In 'Losing Our Sons' Documentary, Daris Long, Melvin Bledsoe Speak Against 'Homegrown Terrorism'

Fathers Say Terrorists Recruited College Student To Murder U.S. Solider

Two fathers have teamed up to make a controversial documentary about an act of terrorism that claimed the life of one man's son and put the other's behind bars.

In the documentary, "Losing Our Sons," Daris Long and Melvin Bledsoe tell the story of how their lives were inextricably linked and changed forever. Long's son, Andy, was a private in the U.S. Army. Bledsoe's son, Carlos, was a student at Tennessee State University before he moved to Yemen, changed his name to Abdul Hakim Mohammed and started to study with the Taliban.

On June 1, 2009, Carlos Bledsoe killed Andy Long outside an Army recruiting office in Arkansas. Later, Bledsoe was sentenced to life in prison.

"This is a story that needs to get out. It's here," Long told the Associated Press. "Melvin didn't raise his son to kill my son."

The documentary has proved controversial however, because it places the blame for the attack squarely on radical Islam.

"Radical Islam came into my house, stole my son," Bledsoe told the AP. "The American people and the American government is in denial that it's not happening."

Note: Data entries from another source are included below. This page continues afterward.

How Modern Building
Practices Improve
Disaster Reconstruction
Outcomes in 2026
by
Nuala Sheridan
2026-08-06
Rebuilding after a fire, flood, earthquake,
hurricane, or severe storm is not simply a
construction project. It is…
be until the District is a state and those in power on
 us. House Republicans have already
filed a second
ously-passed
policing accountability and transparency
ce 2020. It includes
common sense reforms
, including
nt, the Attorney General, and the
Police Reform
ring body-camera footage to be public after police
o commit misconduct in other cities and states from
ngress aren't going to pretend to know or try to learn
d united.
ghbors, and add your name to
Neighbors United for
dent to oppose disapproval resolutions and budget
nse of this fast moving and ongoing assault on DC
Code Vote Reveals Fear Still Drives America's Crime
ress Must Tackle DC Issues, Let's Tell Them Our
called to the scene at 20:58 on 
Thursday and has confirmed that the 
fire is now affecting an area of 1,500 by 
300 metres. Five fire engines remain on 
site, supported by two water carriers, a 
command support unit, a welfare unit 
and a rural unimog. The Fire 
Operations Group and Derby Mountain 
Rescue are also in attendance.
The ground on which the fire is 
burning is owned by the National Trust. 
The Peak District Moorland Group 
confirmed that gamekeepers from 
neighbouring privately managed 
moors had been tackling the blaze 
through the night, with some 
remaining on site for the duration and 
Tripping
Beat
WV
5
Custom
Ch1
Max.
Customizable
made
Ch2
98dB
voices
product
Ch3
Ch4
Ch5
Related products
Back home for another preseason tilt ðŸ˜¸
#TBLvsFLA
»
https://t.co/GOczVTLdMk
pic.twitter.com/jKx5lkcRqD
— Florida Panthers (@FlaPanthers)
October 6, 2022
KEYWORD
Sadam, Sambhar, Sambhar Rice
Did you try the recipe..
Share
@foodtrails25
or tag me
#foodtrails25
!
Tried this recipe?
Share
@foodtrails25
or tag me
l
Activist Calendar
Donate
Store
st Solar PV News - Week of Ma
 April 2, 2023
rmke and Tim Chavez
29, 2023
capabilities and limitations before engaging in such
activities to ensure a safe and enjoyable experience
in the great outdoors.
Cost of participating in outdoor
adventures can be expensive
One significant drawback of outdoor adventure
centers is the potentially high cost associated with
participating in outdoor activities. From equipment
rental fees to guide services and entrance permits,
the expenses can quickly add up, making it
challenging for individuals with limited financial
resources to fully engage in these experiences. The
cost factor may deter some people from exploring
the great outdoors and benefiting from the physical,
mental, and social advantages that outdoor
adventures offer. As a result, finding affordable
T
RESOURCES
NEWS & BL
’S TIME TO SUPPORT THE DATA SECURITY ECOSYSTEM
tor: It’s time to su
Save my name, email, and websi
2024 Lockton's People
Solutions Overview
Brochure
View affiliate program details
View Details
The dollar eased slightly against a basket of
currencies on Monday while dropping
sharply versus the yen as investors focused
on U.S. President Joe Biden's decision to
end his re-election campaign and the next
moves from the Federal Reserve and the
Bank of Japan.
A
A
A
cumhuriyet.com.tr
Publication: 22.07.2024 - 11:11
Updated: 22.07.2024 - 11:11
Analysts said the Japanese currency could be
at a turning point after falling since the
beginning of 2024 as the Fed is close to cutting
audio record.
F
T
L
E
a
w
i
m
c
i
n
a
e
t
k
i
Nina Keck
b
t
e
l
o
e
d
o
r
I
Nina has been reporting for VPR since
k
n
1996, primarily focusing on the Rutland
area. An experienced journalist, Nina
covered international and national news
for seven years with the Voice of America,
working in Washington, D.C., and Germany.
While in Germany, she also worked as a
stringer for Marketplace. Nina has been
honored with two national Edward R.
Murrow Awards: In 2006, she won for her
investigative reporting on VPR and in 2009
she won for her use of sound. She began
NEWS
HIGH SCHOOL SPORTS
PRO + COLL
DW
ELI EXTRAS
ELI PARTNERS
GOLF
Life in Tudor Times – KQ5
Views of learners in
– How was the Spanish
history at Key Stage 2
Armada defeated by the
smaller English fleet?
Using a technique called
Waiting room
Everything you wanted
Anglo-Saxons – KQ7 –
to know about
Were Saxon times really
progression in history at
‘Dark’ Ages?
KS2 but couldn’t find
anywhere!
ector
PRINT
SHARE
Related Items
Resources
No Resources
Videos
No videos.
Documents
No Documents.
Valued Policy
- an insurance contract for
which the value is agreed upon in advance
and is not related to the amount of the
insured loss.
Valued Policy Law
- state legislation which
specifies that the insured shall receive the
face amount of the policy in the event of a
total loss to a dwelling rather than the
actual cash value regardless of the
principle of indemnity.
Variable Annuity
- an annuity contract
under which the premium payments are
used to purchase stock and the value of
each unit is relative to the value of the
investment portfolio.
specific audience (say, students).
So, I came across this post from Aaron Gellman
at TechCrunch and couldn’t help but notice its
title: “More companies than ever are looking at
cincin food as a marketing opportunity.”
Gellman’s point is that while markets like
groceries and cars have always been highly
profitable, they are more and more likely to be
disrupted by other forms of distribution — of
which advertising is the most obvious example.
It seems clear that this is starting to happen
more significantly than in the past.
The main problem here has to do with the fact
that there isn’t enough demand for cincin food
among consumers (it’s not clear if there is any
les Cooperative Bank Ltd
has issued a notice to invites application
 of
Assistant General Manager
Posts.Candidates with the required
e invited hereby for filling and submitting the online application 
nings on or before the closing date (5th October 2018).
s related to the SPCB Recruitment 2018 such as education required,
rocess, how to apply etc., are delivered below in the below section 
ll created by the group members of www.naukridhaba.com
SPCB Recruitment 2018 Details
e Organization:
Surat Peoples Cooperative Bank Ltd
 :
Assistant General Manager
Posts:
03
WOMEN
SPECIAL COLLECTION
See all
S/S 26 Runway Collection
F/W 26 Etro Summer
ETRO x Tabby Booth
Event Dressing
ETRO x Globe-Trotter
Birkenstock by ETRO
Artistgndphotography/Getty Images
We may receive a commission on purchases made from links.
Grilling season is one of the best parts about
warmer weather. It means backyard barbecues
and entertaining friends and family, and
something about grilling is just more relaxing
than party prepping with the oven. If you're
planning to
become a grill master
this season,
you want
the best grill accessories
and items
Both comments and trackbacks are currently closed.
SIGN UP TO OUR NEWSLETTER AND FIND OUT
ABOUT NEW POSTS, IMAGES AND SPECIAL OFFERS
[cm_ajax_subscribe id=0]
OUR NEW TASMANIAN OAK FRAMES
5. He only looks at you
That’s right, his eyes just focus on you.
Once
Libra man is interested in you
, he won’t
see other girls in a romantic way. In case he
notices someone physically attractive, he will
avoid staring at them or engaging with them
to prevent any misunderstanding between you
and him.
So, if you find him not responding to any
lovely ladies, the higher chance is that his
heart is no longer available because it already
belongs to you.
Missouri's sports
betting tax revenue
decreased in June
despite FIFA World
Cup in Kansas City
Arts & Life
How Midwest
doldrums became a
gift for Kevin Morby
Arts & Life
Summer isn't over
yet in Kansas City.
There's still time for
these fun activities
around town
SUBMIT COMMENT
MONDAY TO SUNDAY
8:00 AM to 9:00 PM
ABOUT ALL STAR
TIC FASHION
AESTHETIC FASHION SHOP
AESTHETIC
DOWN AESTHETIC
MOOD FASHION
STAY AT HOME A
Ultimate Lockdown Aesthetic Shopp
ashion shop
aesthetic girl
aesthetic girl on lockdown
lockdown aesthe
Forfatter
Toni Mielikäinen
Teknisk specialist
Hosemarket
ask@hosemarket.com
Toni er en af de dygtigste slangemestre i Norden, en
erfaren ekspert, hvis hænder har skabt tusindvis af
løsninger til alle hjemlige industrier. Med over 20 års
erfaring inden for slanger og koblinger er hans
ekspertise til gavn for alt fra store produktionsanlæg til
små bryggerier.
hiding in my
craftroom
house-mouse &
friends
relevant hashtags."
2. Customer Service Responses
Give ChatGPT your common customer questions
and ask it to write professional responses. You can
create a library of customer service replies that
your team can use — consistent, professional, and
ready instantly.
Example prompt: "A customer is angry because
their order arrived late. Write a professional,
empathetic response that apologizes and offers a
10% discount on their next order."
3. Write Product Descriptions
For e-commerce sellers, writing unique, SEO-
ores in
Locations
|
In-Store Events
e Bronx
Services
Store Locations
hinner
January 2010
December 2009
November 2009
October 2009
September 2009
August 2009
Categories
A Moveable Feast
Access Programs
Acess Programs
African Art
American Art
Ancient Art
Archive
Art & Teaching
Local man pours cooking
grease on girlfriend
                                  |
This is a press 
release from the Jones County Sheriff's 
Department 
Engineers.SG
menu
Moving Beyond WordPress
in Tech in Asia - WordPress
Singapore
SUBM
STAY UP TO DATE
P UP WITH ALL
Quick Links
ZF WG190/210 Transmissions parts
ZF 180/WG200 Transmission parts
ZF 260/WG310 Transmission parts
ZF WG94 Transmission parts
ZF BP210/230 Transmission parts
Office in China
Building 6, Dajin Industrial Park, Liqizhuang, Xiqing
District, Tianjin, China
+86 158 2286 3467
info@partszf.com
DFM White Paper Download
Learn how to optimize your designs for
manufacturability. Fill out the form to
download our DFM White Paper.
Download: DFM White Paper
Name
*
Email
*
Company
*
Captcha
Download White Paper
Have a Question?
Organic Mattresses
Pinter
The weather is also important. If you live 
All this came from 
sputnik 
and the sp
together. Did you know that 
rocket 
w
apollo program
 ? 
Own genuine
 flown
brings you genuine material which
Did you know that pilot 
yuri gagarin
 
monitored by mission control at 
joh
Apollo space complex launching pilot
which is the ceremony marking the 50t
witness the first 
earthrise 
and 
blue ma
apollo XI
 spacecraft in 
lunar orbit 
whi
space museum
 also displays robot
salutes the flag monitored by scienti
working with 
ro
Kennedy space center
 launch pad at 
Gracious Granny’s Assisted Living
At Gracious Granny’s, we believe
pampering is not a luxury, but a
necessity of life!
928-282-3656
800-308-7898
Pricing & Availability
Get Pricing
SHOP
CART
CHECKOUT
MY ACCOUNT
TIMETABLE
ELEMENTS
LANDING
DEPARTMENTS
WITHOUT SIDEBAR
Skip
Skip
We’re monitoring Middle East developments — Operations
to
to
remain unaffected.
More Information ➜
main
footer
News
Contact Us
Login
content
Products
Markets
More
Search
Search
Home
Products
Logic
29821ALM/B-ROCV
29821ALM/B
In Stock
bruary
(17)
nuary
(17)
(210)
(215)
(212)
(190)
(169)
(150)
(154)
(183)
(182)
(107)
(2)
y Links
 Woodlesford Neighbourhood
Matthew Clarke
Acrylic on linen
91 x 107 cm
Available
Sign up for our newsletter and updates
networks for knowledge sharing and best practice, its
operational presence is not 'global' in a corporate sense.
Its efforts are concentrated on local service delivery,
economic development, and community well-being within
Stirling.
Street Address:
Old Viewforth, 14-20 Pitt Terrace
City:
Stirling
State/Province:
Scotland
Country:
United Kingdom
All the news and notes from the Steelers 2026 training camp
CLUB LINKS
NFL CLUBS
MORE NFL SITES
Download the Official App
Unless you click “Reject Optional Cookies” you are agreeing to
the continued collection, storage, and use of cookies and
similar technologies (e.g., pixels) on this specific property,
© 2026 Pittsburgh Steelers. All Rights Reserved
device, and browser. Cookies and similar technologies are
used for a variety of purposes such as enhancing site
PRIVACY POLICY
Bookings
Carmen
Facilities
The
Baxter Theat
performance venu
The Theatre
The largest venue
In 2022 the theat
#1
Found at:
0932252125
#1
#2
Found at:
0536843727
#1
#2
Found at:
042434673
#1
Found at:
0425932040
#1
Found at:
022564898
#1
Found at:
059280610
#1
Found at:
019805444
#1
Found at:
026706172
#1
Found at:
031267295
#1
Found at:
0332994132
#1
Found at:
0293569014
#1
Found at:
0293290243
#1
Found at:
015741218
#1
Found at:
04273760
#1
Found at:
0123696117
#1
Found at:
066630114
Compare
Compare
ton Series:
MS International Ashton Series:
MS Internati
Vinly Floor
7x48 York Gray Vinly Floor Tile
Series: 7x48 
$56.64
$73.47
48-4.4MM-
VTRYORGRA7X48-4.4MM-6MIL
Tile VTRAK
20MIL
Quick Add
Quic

Bledsoe previously criticized the federal government's handling of his son's trial, claiming the FBI had "dropped the ball" with his son, even though the agency had known for sometime that Carlos was being radicalized.

Dr. Nader Hashemi, director of the Center for Middle East Studies at the University of Denver, is more skeptical that so-called "home-grown" terrorism is a prevalent problem. He told the Associated Press that such claims sounded like Islamaphobia.

"It's similar to anti-semitism. It's similar to anti-black racism. It's a claim that somehow Muslims and Islam are a threat," Hashemi said.